WE ARE sad to report that Air Vice-Marshal John Price died on April 25, aged 89, writes Graham Pitchfork. He flew jet fighters during the Korean War and helicopters on missions in Borneo and Northern Ireland. During four separate appointments in the MoD he filled senior positions responsible for air operations.
After leaving school in Birmingham, in 1949 he gained a cadetship to the RAF College, Cranwell, Lincs, where he trained as a pilot. He first flew Vampires in West Germany before beginning an attachment to Royal Australian Air Force (RAAF) to fly Meteors on operations in Korea.
In December 1952 he joined 77 Squadron based at Kimpo in South Korea by which time it was clear that in air combat the Meteor was no match for the Mikoyan-Gurevich MiG-15 flown by the opposition. Armed with rockets and 20mm cannons it was more effective in the ground attack role, and Price flew many missions striking road convoys, supply dumps and enemy ground positions. At the end of his six-month attachment he was mentioned-in-despatches.
He returned to West Germany to fly the Venom, becoming the flight commander on 98 Squadron at Fassberg. In July 1954 he headed back to Australia as a tactics and gunnery instructor at the RAAF fighter school at Williamtown, NSW. He later became a flight commander on 75 Squadron RAAF flying the Meteor.
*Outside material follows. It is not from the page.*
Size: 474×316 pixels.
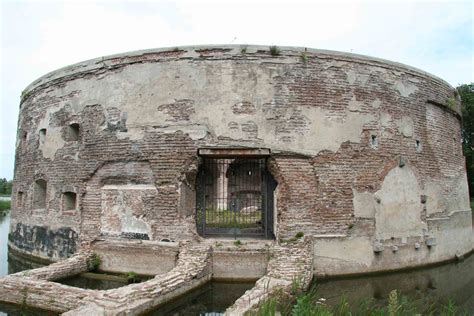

After his return to the RAF in August 1956 he undertook a series of ground postings. In October 1964 he converted to helicopters before leaving for Singapore to take command of 110 Squadron flying the Whirlwind. The unit was heavily involved in supporting army operations during the Indonesian Confrontation in Borneo and it was frequently detached to Kuching in Sarawak, to Brunei and to Labuan. Price and his pilots flew re-supply sorties to remote landing strips in forward positions.
After serving as the personal staff officer to the Chief of Air Staff, ACM Sir John Grandy, he returned to helicopter work in 1970 when he assumed command of 72 Squadron flying the Wessex. The unit was based in Northern Ireland to provide support for the security forces. At the end of his tour he was appointed OBE.
Further work in the MoD followed before he took command of RAF Laarbruch in West Germany in December 1976, the home of two Buccaneer strike/ attack squadrons and a Jaguar reconnaissance unit. After 15 years flying helicopters, Price completed a series of refresher courses to allow him to fly all the roles flown by his crews. After two years, when he completed his tour, he wrote: “I could not have had a more wonderful last flying tour”. Shortly after leaving Germany he was advanced to CBE. He retired from the RAF in 1984. He was a strong supporter of the Aircrew Association and the Buccaneer Aircrew Association.